→ **Dataset items**:
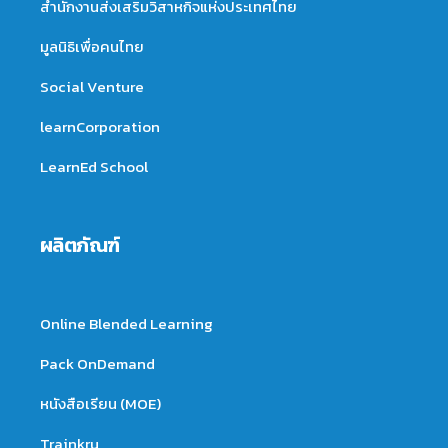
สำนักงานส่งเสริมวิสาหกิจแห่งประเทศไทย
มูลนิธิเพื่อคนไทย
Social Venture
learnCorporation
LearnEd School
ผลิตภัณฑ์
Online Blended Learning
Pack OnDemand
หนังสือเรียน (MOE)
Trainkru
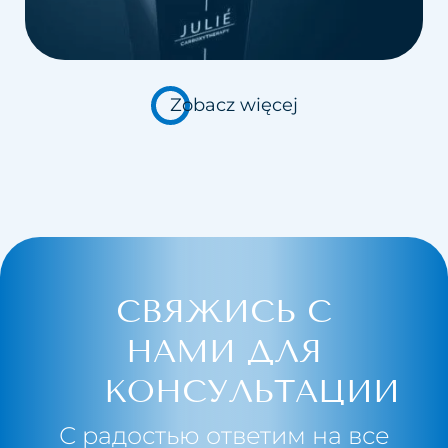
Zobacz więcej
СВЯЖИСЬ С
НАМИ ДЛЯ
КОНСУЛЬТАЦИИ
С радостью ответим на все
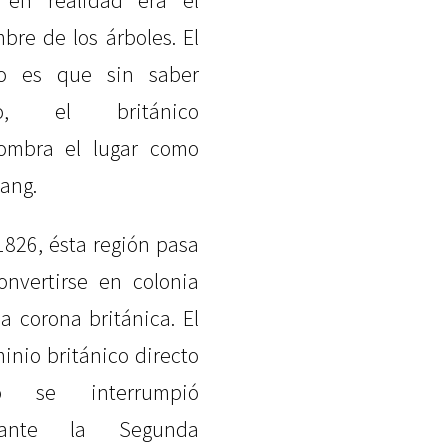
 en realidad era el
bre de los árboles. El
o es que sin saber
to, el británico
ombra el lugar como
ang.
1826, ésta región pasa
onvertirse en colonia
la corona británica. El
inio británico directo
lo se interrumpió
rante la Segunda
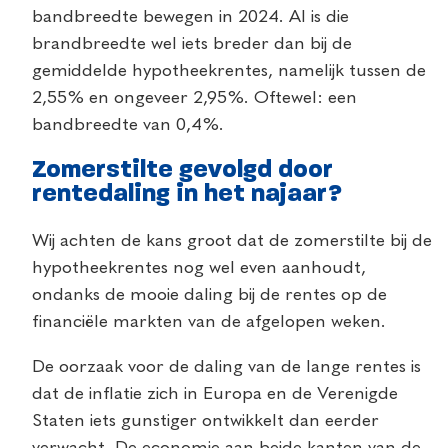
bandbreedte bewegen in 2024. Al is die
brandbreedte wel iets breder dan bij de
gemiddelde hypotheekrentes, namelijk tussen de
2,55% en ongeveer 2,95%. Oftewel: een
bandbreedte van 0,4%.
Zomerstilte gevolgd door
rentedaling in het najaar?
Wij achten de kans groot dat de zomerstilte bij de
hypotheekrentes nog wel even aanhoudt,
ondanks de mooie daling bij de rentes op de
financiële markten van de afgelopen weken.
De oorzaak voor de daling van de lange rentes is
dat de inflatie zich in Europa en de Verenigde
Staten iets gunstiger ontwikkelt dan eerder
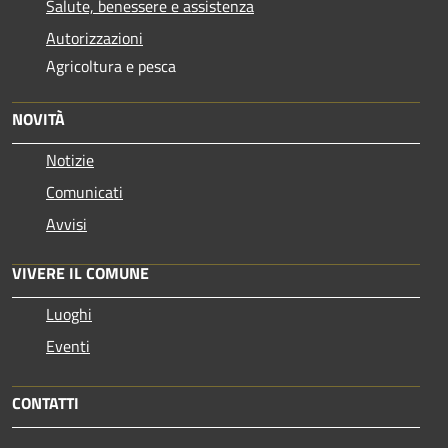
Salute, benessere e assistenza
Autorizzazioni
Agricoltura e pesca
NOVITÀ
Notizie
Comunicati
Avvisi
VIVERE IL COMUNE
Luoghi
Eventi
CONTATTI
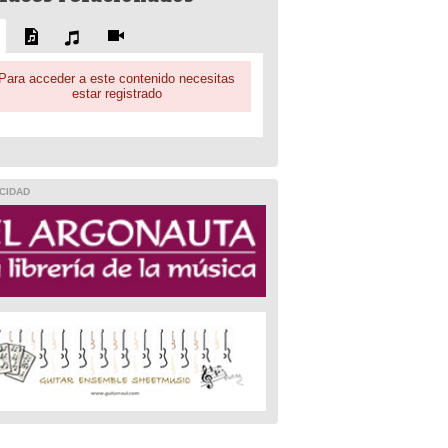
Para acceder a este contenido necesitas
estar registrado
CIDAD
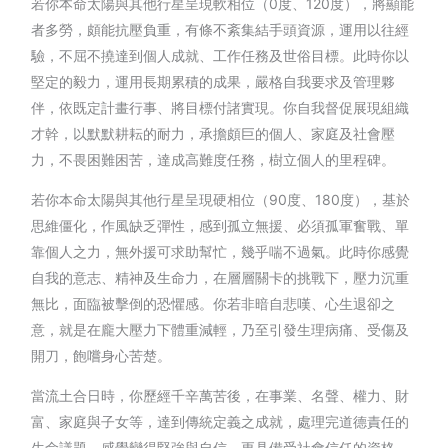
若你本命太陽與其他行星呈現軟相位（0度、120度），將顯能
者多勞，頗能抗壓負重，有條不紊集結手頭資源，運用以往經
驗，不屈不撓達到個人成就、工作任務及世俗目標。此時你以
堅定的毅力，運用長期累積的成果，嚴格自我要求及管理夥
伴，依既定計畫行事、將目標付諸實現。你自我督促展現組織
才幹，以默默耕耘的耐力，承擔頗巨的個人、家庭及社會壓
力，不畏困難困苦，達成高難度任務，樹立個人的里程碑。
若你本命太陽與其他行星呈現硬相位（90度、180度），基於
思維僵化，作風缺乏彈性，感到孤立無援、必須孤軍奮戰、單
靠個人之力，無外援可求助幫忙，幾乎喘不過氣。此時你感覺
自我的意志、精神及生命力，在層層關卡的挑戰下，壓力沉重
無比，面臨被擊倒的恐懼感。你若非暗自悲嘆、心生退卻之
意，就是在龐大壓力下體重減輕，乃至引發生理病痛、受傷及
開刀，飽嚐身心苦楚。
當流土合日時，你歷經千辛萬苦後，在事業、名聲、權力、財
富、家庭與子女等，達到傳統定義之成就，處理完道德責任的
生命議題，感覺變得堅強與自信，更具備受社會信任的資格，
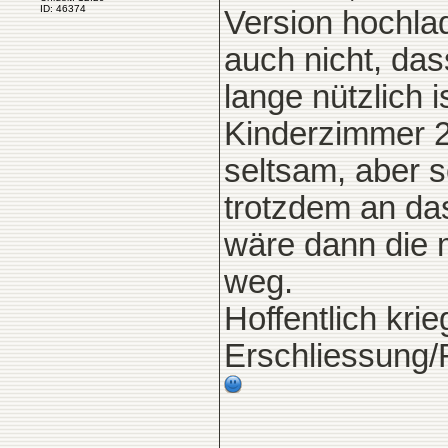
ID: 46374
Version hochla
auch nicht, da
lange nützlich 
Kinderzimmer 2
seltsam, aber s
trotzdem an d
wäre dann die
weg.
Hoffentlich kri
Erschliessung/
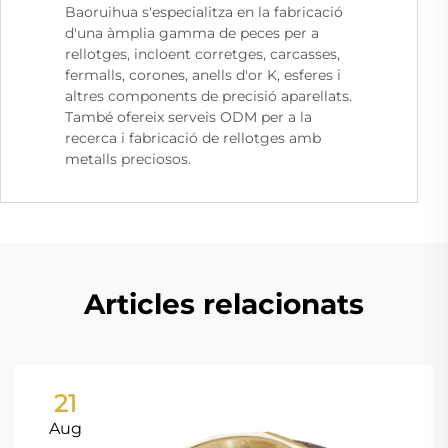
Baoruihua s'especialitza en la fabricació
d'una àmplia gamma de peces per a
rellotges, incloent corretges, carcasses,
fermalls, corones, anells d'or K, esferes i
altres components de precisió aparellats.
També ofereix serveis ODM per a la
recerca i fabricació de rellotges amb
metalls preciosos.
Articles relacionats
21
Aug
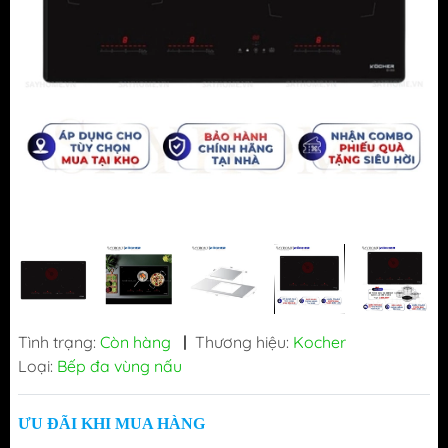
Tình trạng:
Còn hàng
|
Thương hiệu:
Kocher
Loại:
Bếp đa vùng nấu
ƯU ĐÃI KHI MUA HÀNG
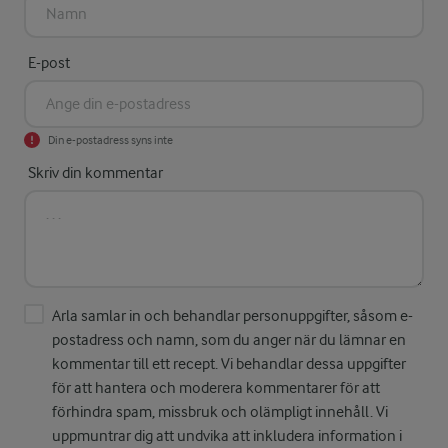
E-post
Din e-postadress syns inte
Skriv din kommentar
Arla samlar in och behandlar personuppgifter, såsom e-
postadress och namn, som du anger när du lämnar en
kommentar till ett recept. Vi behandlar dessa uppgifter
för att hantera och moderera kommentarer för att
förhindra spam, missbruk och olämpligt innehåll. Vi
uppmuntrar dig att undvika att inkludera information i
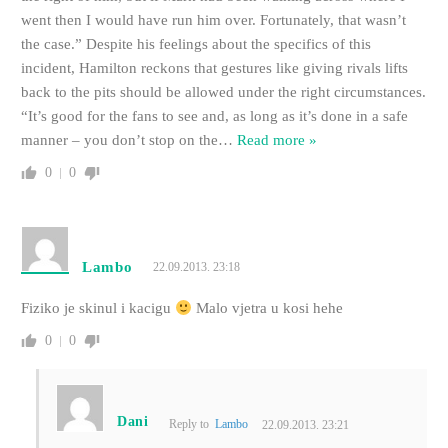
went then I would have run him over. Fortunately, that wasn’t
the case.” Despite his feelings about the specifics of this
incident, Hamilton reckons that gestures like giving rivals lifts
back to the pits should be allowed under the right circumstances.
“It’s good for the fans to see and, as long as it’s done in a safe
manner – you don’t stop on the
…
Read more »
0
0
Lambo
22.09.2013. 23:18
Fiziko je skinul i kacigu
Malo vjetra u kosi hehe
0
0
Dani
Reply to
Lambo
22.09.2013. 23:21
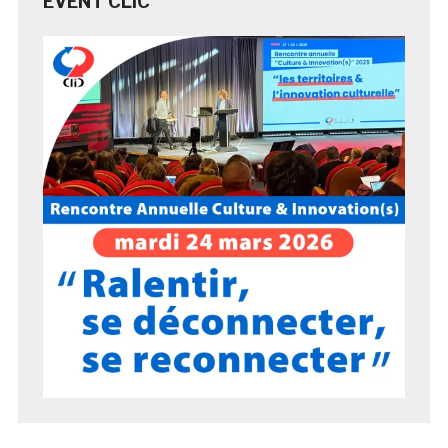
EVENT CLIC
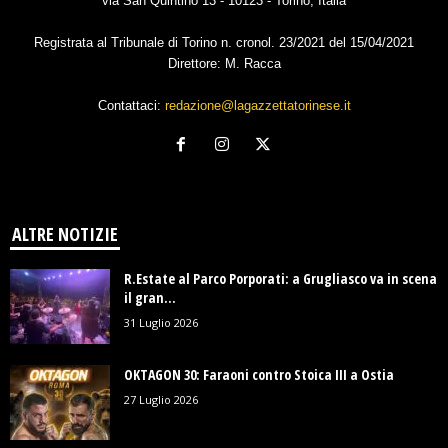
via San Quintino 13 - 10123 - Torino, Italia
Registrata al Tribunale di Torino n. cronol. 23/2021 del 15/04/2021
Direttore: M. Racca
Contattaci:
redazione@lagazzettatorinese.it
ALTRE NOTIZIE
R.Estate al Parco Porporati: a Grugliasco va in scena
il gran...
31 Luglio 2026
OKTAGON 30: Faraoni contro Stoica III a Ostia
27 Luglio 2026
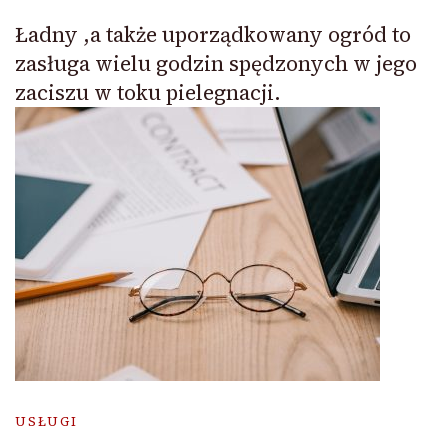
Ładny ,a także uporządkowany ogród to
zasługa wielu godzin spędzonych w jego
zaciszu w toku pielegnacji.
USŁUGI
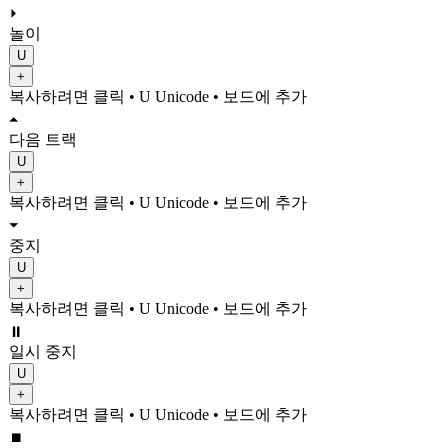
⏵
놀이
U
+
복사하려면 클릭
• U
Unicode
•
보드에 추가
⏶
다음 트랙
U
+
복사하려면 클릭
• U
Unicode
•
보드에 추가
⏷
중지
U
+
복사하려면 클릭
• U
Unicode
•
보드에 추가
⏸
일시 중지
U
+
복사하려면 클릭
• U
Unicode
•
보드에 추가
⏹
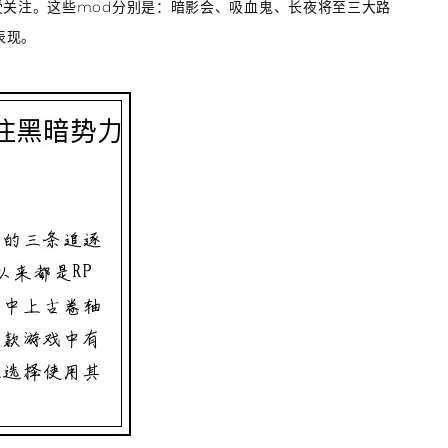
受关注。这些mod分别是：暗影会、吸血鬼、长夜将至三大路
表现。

→ **Task directions**: Rewrite the listing above, replacing every occurrence of "Unicode" with "UTF-8" and leaving all other text unchanged. Omit the pictures from your answer.

→ **Answer box**:
สำนักงานส่งเสริมวิสาหกิจแห่งประเทศไทย
มูลนิธิเพื่อคนไทย
Social Venture
learnCorporation
LearnEd School
ผลิตภัณฑ์
Online Blended Learning
Pack OnDemand
หนังสือเรียน (MOE)
Trainkru
Zobacz więcej
СВЯЖИСЬ С
НАМИ ДЛЯ
КОНСУЛЬТАЦИИ
С радостью ответим на все
 en realidad era el
bre de los árboles. El
o es que sin saber
to, el británico
ombra el lugar como
ang.
1826, ésta región pasa
onvertirse en colonia
la corona británica. El
inio británico directo
lo se interrumpió
rante la Segunda
bandbreedte bewegen in 2024. Al is die
brandbreedte wel iets breder dan bij de
gemiddelde hypotheekrentes, namelijk tussen de
2,55% en ongeveer 2,95%. Oftewel: een
bandbreedte van 0,4%.
Zomerstilte gevolgd door
rentedaling in het najaar?
Wij achten de kans groot dat de zomerstilte bij de
hypotheekrentes nog wel even aanhoudt,
ondanks de mooie daling bij de rentes op de
financiële markten van de afgelopen weken.
De oorzaak voor de daling van de lange rentes is
dat de inflatie zich in Europa en de Verenigde
Staten iets gunstiger ontwikkelt dan eerder
Salute, benessere e assistenza
Autorizzazioni
Agricoltura e pesca
NOVITÀ
Notizie
Comunicati
Avvisi
VIVERE IL COMUNE
Luoghi
Eventi
CONTATTI
Para acceder a este contenido necesitas
estar registrado
CIDAD
若你本命太陽與其他行星呈現軟相位（0度、120度），將顯能
者多勞，頗能抗壓負重，有條不紊集結手頭資源，運用以往經
驗，不屈不撓達到個人成就、工作任務及世俗目標。此時你以
堅定的毅力，運用長期累積的成果，嚴格自我要求及管理夥
伴，依既定計畫行事、將目標付諸實現。你自我督促展現組織
才幹，以默默耕耘的耐力，承擔頗巨的個人、家庭及社會壓
力，不畏困難困苦，達成高難度任務，樹立個人的里程碑。
若你本命太陽與其他行星呈現硬相位（90度、180度），基於
思維僵化，作風缺乏彈性，感到孤立無援、必須孤軍奮戰、單
靠個人之力，無外援可求助幫忙，幾乎喘不過氣。此時你感覺
自我的意志、精神及生命力，在層層關卡的挑戰下，壓力沉重
無比，面臨被擊倒的恐懼感。你若非暗自悲嘆、心生退卻之
意，就是在龐大壓力下體重減輕，乃至引發生理病痛、受傷及
開刀，飽嚐身心苦楚。
當流土合日時，你歷經千辛萬苦後，在事業、名聲、權力、財
富、家庭與子女等，達到傳統定義之成就，處理完道德責任的
生命議題，感覺變得堅強與自信，更具備受社會信任的資格，
ID: 46374
Version hochla
auch nicht, da
lange nützlich 
Kinderzimmer 2
seltsam, aber s
trotzdem an d
wäre dann die
weg.
Hoffentlich kri
Erschliessung/
Baoruihua s'especialitza en la fabricació
d'una àmplia gamma de peces per a
rellotges, incloent corretges, carcasses,
fermalls, corones, anells d'or K, esferes i
altres components de precisió aparellats.
També ofereix serveis ODM per a la
recerca i fabricació de rellotges amb
metalls preciosos.
Articles relacionats
21
Aug
Tình trạng:
Còn hàng
|
Thương hiệu:
Kocher
Loại:
Bếp đa vùng nấu
ƯU ĐÃI KHI MUA HÀNG
E-post
Din e-postadress syns inte
Skriv din kommentar
Arla samlar in och behandlar personuppgifter, såsom e-
postadress och namn, som du anger när du lämnar en
kommentar till ett recept. Vi behandlar dessa uppgifter
för att hantera och moderera kommentarer för att
förhindra spam, missbruk och olämpligt innehåll. Vi
uppmuntrar dig att undvika att inkludera information i
went then I would have run him over. Fortunately, that wasn’t
the case.” Despite his feelings about the specifics of this
incident, Hamilton reckons that gestures like giving rivals lifts
back to the pits should be allowed under the right circumstances.
“It’s good for the fans to see and, as long as it’s done in a safe
manner – you don’t stop on the
…
Read more »
0
0
Lambo
22.09.2013. 23:18
Fiziko je skinul i kacigu
Malo vjetra u kosi hehe
0
0
Dani
Reply to
Lambo
22.09.2013. 23:21
EVENT CLIC
via San Quintino 13 - 10123 - Torino, Italia
Registrata al Tribunale di Torino n. cronol. 23/2021 del 15/04/2021
Direttore: M. Racca
Contattaci:
redazione@lagazzettatorinese.it
ALTRE NOTIZIE
R.Estate al Parco Porporati: a Grugliasco va in scena
il gran...
31 Luglio 2026
OKTAGON 30: Faraoni contro Stoica III a Ostia
27 Luglio 2026
Ładny ,a także uporządkowany ogród to
zasługa wielu godzin spędzonych w jego
zaciszu w toku pielegnacji.
USŁUGI
⏵
놀이
U
+
복사하려면 클릭
• U
UTF-8
•
보드에 추가
⏶
다음 트랙
U
+
복사하려면 클릭
• U
UTF-8
•
보드에 추가
⏷
중지
U
+
복사하려면 클릭
• U
UTF-8
•
보드에 추가
⏸
일시 중지
U
+
복사하려면 클릭
• U
UTF-8
•
보드에 추가
⏹
受关注。这些mod分别是：暗影会、吸血鬼、长夜将至三大路
表现。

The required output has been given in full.